WHAT YOU WILL DO
Across the records, find how many lines include the string "chips" and answer with only the figure.

(Records excerpted from a collection)
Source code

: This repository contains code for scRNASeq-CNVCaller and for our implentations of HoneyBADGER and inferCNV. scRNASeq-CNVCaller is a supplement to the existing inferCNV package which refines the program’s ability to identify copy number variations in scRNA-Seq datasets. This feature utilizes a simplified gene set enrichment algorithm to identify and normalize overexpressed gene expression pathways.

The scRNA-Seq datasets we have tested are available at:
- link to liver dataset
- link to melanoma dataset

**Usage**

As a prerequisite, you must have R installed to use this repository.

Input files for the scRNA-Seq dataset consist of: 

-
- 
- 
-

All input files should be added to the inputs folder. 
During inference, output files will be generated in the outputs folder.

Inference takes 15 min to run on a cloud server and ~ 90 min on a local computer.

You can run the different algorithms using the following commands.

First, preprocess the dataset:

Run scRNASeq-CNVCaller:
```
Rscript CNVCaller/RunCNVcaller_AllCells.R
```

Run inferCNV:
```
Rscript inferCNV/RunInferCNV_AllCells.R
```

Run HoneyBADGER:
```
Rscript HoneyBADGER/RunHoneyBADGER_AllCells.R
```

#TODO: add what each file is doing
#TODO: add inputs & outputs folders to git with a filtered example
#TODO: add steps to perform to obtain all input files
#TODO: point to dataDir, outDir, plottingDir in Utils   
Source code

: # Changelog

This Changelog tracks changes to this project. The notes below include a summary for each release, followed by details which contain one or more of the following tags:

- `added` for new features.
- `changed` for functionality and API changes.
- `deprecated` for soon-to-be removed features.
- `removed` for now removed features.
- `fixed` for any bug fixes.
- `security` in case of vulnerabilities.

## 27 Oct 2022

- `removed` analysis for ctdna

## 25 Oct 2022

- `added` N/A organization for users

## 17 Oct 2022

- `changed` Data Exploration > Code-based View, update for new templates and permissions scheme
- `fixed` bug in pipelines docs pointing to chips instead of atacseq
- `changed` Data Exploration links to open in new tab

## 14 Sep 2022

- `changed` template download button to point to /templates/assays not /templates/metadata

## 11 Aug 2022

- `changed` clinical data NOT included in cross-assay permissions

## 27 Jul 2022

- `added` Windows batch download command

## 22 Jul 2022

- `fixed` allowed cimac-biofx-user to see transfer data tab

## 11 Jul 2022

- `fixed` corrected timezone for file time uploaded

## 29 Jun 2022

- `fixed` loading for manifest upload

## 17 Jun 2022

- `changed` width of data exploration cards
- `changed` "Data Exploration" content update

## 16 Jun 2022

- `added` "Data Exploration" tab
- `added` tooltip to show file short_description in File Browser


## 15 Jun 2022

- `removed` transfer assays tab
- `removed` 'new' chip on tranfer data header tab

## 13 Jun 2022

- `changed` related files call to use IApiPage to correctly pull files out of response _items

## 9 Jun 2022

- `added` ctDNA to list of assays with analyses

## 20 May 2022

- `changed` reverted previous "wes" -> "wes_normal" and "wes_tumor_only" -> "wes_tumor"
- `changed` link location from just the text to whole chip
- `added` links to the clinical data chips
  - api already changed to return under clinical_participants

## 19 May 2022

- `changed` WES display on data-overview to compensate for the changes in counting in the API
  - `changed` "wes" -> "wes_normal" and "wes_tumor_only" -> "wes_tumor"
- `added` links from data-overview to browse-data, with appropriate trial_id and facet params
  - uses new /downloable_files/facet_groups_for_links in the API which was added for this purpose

SOLVED EXERCISE
2